■ **Stated goal 1**
List every first name that appears in the email quoted at the start of the appeal decision excerpt.
■ **Stated goal 2**
Proceed with the appeal decision excerpt, writing on from its final sentence.

■ **Extracted text**
** BEGIN **

Sorry Daryn, I meant to say at the start of the email * no knowledge of the sleepover until after it happened – David let me know on school camp but Bianca hadn’t told me until I had returned from camp.

  1. [66]
    This issue relates to the Tribunal’s consideration of allegation 1.1.19 in paragraphs [134] to [156] of the reasons for decision.  The allegation is to the effect that CSK ‘permitted and caused’ four boys to sleepover at his home as a reward for work done in the garden and games room.  The issue raised on appeal by CSK is that because Teacher 4 had given inconsistent evidence about when he knew of the sleepover (a couple of days beforehand[73] or no prior knowledge of it),[74] the Tribunal erred in finding that no one was aware of the sleepover prior to it occurring.
  2. [67]
    The Tribunal was cognisant of the inconsistent evidence, which it discusses in paragraphs [139] and [140].  The Tribunal concluded that, whether he knew about it beforehand or not, Teacher 4 does not say that CSK asked him to assist in supervising the sleepover.  The Tribunal preferred Teacher 4’s evidence over CSK’s ‘in that regard.’[75]  On a plain reading of those words, the Tribunal is referring to the evidence about whether or not CSK asked Teacher 4 to assist in the supervision of the sleepover.  Its finding did not relate to when Teacher 4 became aware of the sleepover.

** END **

Data entries
** BEGIN **

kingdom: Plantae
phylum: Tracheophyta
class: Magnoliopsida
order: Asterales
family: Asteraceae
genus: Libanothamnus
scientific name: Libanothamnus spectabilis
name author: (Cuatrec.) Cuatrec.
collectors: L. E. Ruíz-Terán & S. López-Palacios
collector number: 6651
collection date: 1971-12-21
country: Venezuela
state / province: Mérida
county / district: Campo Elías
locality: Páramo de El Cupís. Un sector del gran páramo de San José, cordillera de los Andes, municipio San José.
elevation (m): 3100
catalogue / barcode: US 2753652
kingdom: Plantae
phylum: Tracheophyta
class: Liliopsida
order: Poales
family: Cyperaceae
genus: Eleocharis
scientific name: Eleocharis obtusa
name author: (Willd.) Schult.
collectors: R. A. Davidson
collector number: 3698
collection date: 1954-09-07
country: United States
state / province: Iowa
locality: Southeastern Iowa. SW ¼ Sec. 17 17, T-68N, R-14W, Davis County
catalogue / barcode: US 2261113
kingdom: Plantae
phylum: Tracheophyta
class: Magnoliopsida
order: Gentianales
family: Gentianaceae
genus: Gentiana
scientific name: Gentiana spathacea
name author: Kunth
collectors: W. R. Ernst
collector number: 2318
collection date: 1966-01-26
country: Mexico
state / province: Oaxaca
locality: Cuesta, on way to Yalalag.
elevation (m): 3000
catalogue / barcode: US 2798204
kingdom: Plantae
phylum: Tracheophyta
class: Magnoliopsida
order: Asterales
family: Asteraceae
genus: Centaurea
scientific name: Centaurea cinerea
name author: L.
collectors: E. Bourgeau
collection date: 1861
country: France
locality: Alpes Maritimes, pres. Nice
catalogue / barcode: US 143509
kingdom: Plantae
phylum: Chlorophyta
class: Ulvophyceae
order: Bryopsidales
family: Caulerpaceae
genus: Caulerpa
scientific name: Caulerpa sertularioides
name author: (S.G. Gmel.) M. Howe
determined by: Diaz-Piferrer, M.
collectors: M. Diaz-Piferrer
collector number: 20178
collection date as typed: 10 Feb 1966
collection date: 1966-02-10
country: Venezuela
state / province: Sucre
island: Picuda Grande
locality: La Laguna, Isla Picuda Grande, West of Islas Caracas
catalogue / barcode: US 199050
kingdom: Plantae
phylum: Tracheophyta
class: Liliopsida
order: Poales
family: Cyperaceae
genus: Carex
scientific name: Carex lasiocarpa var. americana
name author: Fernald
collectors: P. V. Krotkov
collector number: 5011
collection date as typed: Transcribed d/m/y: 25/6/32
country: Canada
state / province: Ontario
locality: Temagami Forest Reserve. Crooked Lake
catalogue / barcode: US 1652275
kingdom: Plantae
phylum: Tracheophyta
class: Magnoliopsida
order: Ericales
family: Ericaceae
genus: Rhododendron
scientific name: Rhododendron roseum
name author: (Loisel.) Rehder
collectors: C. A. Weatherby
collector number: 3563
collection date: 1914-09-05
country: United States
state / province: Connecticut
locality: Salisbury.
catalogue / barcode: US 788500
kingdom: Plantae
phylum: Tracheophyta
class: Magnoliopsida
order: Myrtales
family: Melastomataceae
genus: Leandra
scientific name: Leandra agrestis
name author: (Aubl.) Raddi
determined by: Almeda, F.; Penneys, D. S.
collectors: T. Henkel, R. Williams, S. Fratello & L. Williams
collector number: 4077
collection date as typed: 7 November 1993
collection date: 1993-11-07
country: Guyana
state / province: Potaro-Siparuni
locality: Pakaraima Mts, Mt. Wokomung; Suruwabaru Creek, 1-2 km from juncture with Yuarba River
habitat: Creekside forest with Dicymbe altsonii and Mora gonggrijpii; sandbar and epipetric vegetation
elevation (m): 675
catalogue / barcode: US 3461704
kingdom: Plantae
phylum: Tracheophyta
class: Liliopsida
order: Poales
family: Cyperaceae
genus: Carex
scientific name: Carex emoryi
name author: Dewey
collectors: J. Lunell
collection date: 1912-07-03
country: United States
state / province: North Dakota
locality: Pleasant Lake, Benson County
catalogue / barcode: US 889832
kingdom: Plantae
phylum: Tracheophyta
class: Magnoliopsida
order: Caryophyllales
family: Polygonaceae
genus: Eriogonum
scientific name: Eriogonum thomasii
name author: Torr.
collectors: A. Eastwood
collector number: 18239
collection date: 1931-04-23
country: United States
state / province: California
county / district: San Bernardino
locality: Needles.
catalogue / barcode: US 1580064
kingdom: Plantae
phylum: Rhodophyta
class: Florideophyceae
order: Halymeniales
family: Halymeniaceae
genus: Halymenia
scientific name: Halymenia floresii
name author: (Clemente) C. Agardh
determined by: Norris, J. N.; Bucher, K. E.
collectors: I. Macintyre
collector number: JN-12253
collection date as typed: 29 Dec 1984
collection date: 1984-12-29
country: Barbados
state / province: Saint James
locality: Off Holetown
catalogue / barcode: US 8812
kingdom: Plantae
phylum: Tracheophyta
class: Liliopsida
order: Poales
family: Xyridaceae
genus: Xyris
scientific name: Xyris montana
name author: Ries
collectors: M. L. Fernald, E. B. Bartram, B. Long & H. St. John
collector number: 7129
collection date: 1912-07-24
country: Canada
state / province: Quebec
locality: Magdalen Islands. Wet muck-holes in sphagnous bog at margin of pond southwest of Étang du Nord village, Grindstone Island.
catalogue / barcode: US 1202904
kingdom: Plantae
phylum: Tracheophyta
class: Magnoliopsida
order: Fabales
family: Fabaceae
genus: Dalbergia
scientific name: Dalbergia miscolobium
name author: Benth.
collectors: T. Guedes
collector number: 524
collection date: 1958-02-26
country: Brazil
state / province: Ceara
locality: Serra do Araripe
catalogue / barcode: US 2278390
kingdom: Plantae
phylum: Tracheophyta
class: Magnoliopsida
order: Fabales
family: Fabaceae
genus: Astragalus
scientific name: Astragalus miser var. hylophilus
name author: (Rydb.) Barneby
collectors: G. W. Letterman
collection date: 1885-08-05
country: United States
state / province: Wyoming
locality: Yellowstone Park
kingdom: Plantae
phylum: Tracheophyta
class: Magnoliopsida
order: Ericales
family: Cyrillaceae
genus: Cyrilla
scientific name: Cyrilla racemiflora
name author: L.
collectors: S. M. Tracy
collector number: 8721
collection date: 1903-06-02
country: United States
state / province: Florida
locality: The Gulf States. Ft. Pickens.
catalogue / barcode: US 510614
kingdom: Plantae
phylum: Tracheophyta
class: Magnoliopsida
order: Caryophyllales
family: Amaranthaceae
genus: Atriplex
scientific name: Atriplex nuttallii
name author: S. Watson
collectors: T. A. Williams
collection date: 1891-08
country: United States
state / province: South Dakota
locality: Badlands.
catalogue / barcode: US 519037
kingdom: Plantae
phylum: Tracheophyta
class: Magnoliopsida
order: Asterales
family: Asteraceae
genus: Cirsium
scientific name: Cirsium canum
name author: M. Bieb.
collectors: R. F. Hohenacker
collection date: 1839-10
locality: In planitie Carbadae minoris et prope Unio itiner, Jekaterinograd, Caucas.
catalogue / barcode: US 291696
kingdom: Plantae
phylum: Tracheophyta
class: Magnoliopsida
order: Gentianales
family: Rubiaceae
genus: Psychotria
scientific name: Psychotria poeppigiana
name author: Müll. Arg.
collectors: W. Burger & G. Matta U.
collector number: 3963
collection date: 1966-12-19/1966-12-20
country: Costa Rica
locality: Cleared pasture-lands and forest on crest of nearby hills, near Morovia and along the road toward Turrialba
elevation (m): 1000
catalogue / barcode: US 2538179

** END **

■ **Written reply 1**
Daryn, David, Bianca

■ **Written reply 2**
  3. [68]
    Although the argument CSK makes about collusion between Mr Prior and Teacher 4 is not entirely clear, it is apparent that it is said to arise and be evident from the email trail at Exhibit 21 and the further email attached to CSK’s affidavit in the appeal proceedings.  The email from Mr Prior to Teacher 4 seeks clarification from Teacher 4 about whether he was to be in attendance at the sleepover as the other staff member, but pulled out at the last moment.  Mr Prior’s email sets out an extract of CSK’s evidence to that effect and Teacher 4 is asked to respond to it. 
  4. [69]
    CSK’s submissions before the Tribunal were to the effect that Teacher 4’s position only changed after the investigator unfairly put CSK’s version of events to him, but then did not seek an explanation about why his position had changed.[76]  There is nothing in the email from Mr Prior to Teacher 4 which suggests collusion between them, nor in Teacher 4’s response contained in Exhibit 21 or the further email relied upon by CSK in these appeal proceedings.  As we read it, Mr Prior’s email was no more than a request for information, and Teacher 4’s emails contain his responses. It may have been prudent for the investigator to follow-up with Teacher 4 about the inconsistency concerning when he became aware of the sleepover.  However, Teacher 4’s evidence was tested at the hearing. In any event, as discussed, the Tribunal did not make a finding about when Teacher 4 knew of the sleepover, nor was it the issue in allegation 1.1.19.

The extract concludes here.